Dessa maneira, a Resolução CNJ nº 332/2020 estabelece diretrizes para o uso de IA no Judiciário, incluindo:
- Ética e Transparência: A IA deve promover a compreensão entre a lei e o agir humano, assegurando a prestação equitativa da jurisdição.
- Governança: Os órgãos do Judiciário devem informar previamente ao CNJ sobre qualquer desenvolvimento ou uso de IA, com esclarecimento sobre os objetivos e resultados esperados.
- Supervisão e Controle: Deve-se utilizar a IA como ferramenta complementar, não substituindo a análise e supervisão humana.
Rígido acompanhamento
Por outro lado, o CNJ estabeleceu diretrizes rígidas para o uso de IA, que incluem:
- Monitoramento contínuo: A utilização de IA deve ser continuamente monitorada para garantir a conformidade com os padrões jurídicos.
- Treinamento Adequado: Profissionais do direito devem passa por instruções para operar e interpretar os resultados gerados pelas ferramentas de IA.
- Auditoria e Transparência: Todos os processos envolvendo IA devem ser auditáveis e transparentes.
- Complementaridade: A IA deve ser usada como uma ferramenta complementar, não substituindo a análise humana.
Assim, para mitigar riscos, a resolução CNJ nº 332/2020 estabelece que é preciso utilizar a IA de forma transparente e auditável, permitindo a revisão e contestação dos resultados.
A resolução também prevê que a IA deve ser uma ferramenta complementar, e não um substituto da análise humana.
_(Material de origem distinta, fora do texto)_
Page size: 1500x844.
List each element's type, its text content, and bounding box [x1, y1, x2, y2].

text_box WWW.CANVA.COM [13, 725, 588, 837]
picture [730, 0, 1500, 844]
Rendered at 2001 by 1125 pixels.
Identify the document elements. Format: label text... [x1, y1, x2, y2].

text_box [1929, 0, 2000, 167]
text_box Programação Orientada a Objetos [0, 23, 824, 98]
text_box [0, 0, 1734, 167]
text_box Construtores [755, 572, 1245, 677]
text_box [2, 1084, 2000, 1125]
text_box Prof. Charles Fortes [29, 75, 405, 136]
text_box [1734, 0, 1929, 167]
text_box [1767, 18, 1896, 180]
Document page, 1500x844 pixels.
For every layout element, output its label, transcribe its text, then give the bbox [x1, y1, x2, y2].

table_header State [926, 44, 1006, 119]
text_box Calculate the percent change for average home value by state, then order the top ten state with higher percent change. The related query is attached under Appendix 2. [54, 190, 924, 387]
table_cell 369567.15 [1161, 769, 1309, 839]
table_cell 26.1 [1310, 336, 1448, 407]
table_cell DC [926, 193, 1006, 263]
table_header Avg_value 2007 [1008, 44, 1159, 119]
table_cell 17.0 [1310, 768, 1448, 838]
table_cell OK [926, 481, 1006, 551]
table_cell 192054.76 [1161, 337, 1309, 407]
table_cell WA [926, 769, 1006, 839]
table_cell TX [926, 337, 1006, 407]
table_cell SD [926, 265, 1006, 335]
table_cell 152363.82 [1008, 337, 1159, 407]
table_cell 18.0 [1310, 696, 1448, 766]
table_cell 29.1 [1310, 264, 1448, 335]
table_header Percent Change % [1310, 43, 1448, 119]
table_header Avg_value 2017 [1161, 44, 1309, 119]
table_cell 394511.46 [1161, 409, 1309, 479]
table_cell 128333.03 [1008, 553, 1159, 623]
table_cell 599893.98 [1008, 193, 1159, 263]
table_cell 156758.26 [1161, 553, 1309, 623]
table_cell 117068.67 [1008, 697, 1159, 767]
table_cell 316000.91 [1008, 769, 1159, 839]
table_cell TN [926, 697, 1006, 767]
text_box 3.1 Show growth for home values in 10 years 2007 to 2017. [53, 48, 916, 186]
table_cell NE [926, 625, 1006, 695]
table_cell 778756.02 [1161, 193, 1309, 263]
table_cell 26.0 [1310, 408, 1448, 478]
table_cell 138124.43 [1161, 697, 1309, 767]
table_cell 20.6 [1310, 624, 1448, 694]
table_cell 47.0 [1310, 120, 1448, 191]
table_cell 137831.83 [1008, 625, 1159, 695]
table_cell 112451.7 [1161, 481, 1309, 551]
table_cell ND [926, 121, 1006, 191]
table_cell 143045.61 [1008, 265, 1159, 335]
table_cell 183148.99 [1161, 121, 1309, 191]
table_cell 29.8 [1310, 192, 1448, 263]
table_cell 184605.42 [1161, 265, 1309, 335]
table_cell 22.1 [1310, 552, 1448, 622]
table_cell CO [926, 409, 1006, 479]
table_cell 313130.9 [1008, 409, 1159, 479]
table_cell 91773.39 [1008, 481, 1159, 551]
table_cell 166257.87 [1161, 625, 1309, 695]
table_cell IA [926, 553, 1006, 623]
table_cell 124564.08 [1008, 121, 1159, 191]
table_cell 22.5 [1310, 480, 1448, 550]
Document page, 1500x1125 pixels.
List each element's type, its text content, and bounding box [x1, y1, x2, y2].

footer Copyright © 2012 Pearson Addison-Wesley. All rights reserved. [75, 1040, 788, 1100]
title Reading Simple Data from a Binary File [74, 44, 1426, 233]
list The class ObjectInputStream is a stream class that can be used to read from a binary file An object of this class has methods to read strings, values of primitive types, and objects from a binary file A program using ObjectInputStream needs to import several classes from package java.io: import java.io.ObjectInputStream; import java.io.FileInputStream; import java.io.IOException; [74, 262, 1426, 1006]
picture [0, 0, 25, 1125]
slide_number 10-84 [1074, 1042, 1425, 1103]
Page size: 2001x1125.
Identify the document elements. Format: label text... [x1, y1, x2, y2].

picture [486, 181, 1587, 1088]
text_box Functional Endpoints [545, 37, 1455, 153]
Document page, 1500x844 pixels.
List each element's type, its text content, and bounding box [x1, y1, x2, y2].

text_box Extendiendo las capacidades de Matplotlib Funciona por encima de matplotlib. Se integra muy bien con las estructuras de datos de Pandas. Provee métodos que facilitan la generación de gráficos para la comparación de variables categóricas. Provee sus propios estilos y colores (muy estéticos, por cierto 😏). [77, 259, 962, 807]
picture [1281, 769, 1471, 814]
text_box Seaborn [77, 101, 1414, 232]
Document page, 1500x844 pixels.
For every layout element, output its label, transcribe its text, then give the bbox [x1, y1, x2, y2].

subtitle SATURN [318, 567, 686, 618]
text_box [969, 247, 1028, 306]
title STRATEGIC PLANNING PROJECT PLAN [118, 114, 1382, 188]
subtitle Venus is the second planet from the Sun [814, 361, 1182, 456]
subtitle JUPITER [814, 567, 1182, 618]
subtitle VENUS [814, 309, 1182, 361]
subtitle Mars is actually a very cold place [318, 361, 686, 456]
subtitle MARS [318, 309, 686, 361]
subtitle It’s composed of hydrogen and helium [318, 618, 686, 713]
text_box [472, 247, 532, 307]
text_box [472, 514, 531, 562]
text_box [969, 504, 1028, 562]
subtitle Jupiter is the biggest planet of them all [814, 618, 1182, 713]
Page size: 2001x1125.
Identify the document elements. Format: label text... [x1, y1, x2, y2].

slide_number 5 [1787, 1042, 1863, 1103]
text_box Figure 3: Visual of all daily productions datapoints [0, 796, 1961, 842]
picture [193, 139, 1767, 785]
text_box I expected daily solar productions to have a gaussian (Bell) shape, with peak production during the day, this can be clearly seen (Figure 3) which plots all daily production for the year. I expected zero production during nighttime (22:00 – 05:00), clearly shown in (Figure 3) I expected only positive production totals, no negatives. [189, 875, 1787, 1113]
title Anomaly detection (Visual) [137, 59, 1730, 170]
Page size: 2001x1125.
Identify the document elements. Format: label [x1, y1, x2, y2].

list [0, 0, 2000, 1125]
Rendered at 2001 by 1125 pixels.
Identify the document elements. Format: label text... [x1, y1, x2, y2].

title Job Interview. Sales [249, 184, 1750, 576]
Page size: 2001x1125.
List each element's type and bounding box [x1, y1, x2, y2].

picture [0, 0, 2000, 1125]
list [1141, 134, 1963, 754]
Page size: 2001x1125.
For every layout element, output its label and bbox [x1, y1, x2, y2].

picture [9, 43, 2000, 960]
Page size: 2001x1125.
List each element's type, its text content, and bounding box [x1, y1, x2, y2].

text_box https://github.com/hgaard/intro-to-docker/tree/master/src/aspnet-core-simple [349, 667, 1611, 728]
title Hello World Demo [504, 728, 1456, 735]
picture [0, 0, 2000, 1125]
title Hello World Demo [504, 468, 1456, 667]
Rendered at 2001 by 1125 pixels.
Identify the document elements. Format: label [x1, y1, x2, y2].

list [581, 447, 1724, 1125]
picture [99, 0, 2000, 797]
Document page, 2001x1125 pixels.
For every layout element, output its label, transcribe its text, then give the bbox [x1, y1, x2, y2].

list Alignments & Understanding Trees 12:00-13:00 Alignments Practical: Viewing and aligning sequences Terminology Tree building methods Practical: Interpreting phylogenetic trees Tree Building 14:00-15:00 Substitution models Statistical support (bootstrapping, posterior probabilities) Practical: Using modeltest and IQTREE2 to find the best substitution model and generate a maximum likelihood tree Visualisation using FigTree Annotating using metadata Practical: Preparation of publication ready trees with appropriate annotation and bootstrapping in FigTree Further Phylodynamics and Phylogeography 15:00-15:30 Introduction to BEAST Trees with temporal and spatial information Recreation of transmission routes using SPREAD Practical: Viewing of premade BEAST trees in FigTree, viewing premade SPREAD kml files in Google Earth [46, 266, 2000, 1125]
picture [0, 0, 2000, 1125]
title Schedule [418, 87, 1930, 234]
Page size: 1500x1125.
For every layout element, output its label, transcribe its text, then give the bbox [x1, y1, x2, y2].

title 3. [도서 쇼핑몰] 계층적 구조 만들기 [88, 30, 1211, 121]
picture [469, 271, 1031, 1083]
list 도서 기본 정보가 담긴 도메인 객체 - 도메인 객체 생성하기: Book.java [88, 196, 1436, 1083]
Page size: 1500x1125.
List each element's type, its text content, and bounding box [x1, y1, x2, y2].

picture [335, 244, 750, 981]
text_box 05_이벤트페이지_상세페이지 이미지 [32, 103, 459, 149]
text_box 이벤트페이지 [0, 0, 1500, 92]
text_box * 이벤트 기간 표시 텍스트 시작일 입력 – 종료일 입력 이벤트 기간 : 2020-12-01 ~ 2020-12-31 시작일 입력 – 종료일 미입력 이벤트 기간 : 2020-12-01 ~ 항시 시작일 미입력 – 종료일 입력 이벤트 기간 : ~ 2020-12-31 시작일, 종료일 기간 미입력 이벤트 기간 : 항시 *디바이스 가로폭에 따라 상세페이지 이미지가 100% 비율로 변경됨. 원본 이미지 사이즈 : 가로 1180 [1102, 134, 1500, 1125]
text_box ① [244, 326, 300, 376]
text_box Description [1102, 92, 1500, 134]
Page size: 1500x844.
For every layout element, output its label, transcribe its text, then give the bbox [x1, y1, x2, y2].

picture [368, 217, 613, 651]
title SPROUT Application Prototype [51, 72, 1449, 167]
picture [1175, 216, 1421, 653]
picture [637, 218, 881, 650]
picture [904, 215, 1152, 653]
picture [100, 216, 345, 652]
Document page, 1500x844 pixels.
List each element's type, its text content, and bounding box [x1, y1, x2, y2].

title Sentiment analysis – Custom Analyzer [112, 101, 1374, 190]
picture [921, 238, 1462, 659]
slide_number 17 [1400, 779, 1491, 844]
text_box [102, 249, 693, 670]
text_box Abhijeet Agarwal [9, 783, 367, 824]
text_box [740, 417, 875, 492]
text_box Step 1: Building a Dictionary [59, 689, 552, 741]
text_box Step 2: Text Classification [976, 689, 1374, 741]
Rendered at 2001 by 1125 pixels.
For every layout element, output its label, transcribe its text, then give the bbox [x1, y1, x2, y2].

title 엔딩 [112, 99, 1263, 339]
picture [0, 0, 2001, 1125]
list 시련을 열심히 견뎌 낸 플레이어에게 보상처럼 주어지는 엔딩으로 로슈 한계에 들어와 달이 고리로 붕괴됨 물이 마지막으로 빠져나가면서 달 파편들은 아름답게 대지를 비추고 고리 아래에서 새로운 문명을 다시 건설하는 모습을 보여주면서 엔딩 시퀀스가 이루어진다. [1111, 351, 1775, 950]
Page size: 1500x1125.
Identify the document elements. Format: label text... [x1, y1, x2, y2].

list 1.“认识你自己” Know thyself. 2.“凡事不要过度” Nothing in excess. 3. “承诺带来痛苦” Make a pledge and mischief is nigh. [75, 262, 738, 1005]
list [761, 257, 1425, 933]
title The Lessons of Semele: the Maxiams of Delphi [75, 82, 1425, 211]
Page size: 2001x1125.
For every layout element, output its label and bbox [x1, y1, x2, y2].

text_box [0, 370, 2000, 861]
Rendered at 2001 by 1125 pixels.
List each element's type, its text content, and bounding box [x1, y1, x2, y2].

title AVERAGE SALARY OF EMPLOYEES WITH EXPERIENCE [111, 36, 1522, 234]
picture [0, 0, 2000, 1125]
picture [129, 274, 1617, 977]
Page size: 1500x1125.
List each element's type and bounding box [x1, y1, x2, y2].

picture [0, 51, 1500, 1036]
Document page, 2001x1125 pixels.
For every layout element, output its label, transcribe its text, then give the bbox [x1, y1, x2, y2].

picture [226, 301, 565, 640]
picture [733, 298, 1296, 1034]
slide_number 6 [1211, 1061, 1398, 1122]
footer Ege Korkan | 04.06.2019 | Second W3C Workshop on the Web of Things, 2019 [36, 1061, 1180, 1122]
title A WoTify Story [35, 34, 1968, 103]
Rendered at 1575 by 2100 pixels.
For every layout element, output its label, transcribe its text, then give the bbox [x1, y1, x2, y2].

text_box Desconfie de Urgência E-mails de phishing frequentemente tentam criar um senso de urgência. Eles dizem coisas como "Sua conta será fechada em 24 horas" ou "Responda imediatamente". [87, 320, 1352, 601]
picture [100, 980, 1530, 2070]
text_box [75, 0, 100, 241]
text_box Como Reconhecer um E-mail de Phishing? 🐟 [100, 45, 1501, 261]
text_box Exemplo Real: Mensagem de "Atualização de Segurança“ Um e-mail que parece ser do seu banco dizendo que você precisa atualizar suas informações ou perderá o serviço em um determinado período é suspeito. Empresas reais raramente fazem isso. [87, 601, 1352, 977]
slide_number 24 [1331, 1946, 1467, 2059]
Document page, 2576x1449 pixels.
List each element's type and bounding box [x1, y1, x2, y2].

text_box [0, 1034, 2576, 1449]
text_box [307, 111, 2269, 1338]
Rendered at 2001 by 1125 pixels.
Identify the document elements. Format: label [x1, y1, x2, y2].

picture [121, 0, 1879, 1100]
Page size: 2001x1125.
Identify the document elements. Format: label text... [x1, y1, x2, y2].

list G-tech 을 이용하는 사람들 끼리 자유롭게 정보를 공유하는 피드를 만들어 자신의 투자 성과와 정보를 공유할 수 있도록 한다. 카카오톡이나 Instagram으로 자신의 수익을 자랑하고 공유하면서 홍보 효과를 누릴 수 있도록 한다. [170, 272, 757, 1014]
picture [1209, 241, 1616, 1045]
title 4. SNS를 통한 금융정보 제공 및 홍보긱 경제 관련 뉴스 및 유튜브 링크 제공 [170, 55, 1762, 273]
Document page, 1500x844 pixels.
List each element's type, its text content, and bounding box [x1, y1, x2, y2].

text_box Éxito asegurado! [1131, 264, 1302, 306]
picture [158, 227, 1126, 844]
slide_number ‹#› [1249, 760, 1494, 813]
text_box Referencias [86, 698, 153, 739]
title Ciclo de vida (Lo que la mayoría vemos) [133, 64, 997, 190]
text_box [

Isso garante que a supervisão humana permaneça essencial em todas as etapas do processo judicial.
Conclusão
Portanto, a decisão do CNJ foi de improcedência do pedido. O Conselho também reiterou que o uso de IA no Judiciário deve passar por uma supervisão humana rigorosa para assegurar a equidade e a responsabilidade nas decisões judiciais.
Por fim, o CNJ também estabeleceu que os estudos sobre a regulamentação do uso de IA continuarão sob a supervisão do Grupo de Trabalho sobre Inteligência Artificial no Poder Judiciário, instituído pela Portaria CNJ nº 338/2023. Esse grupo tem como objetivo realizar estudos e apresentar propostas de regulamentação, abordando governança, auditoria e definição de casos de uso permitidos, regulados e proibidos.